The price of Brent crude rose by more than 1.5% and exceeded $ 66. The last time such a value was observed on May 30th. Experts believe that one of the reasons for a noticeable rise in prices is a record decline in stocks of raw materials in the US According to the report of the American Petroleum Institute (API), over the week, the volume of oil reserves in the United States immediately decreased by 7.5 million barrels. The fall was the maximum since December 2018.

"The sharp decline in reserves is due to the fact that the US refineries have increased the production of refined oil, since production is now at historic highs," said RT director of the analytical department of Freedom Finance Vadim Merkulov.

According to the US Energy Information Administration (EIA), the United States currently produces about 12.2 million barrels of oil per day. Against this background, the country is reducing the supply of hydrocarbons from abroad. At the same time, the demand for energy in the States is rising before a new wave of appreciation, therefore, reserves are significantly reduced. This was said in an interview with RT by the head of the analytical department of Amarkets Artem Deev.

At the same time, analysts note, the key factor in the growth of oil prices in recent days has been the worsening of US relations with Iran. The risks of a military conflict between the two states may turn into interruptions in the supply of raw materials throughout the Persian Gulf and cause concern to world investors.

“The escalation of US confrontation with Iran threatens the transportation of oil through the Persian Gulf, which, in turn, is a strategically important place for the supply of energy from East to West,” said Deev.
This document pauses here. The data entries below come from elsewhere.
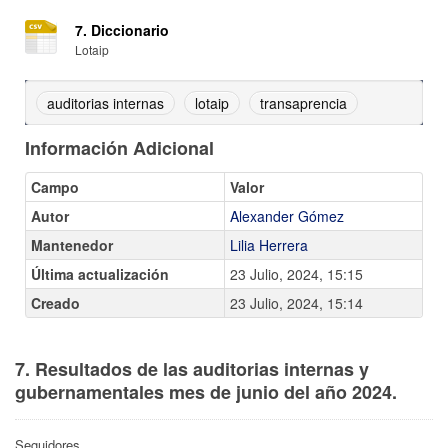
7. Diccionario
Lotaip
auditorias internas
lotaip
transaprencia
Información Adicional
Campo
Valor
Autor
Alexander Gómez
Mantenedor
Lilia Herrera
Última actualización
23 Julio, 2024, 15:15
Creado
23 Julio, 2024, 15:14
7. Resultados de las auditorias internas y
gubernamentales mes de junio del año 2024.
Seguidores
In mid-June, the United States authorities accused the Islamic Republic of attacking oil tankers in the Gulf of Oman, after which the Pentagon "for defensive purposes" approved the dispatch of additional military forces to the Middle East. On June 20, Iranian soldiers shot down an American drone. According to Tehran, the aircraft violated the border of the country. At the same time, according to the White House, the incident occurred in international airspace.
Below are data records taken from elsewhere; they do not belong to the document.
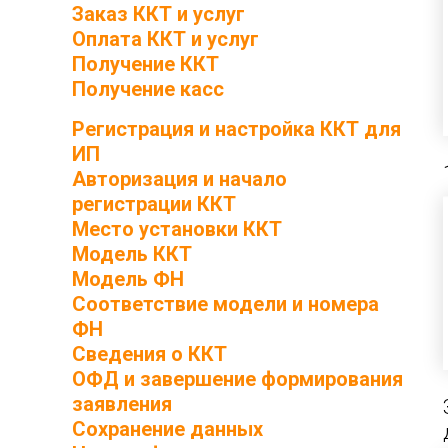
Заказ ККТ и услуг
Оплата ККТ и услуг
Получение ККТ
Получение касс
Регистрация и настройка ККТ для
ИП
Авторизация и начало
регистрации ККТ
Место установки ККТ
Модель ККТ
Модель ФН
Соответствие модели и номера
ФН
Сведения о ККТ
ОФД и завершение формирования
заявления
Сохранение данных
In response, Donald Trump approved a military strike against Iran, but later reversed his decision and announced the introduction of sanctions against the top officials of the republic. In addition, on June 25, in his Twitter, the head of the White House threatened Iran with destruction in the event of another attack by Tehran on "something American." According to analysts, Trump's words have heightened panic in the global energy market.

According to Vadim Merkulov, in the near future additional support for oil quotes may have a possible warming in the trade relations of the United States with China. According to Xinhua, on the evening of June 25, Vice Premier of the State Council of the People's Republic of China Liu He and US Treasury Secretary Stephen Mnuchin discussed the promotion of bilateral consultations. At the same time, in an interview with CNBC, the head of the American Ministry of Finance announced the readiness of the trade agreement by 90%. Against this background, the attention of investors will be focused on the negotiations of Donald Trump and Chinese President Xi Jinping at the G20 summit on June 28 and 29.
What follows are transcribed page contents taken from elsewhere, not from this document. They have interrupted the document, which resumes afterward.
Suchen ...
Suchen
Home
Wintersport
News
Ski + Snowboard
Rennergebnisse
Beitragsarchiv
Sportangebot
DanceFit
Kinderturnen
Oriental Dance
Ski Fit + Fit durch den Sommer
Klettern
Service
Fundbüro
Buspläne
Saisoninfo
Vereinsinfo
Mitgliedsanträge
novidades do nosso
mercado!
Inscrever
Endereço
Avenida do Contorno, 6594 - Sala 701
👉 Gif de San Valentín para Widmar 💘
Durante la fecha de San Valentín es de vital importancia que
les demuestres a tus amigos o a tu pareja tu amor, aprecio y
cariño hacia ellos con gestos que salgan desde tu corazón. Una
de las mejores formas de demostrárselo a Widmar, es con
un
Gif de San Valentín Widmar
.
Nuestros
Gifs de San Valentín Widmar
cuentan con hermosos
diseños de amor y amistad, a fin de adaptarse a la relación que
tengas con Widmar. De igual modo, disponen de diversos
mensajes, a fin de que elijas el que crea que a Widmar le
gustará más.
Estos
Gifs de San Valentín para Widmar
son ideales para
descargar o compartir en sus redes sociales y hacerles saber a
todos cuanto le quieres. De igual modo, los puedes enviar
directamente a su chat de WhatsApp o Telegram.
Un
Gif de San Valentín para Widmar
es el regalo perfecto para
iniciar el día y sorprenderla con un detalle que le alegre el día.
As Vadim Merkulov notes, if the United States fails to conclude a trade deal with the Asian republic, the intensification of the tariff war will trigger a fall in global oil demand. As a result, the cost of hydrocarbons risks dropping below $ 50 a barrel. However, according to the expert, the probability of such a development of events is about 10%.

As expected, the defining event for the global energy industry will be the summit of countries - oil exporters on July 1 and 2. During the talks, the parties will discuss issues of further extending the OPEC + transaction and the volume of the required production cuts. It is noteworthy that in their actions the meeting participants will also be guided by the outcome of the G20 summit.

In general, according to Vadim Merkulov, in the event of an increase in the conflict between the United States and Iran and the warming of Washington’s relations with Beijing, the cost of a barrel of oil may rise above $ 70 a barrel, and will remain in the $ 60-70 range until the end of summer. At the same time, according to Artem Deev, quotes can and can grow up to $ 80 per barrel.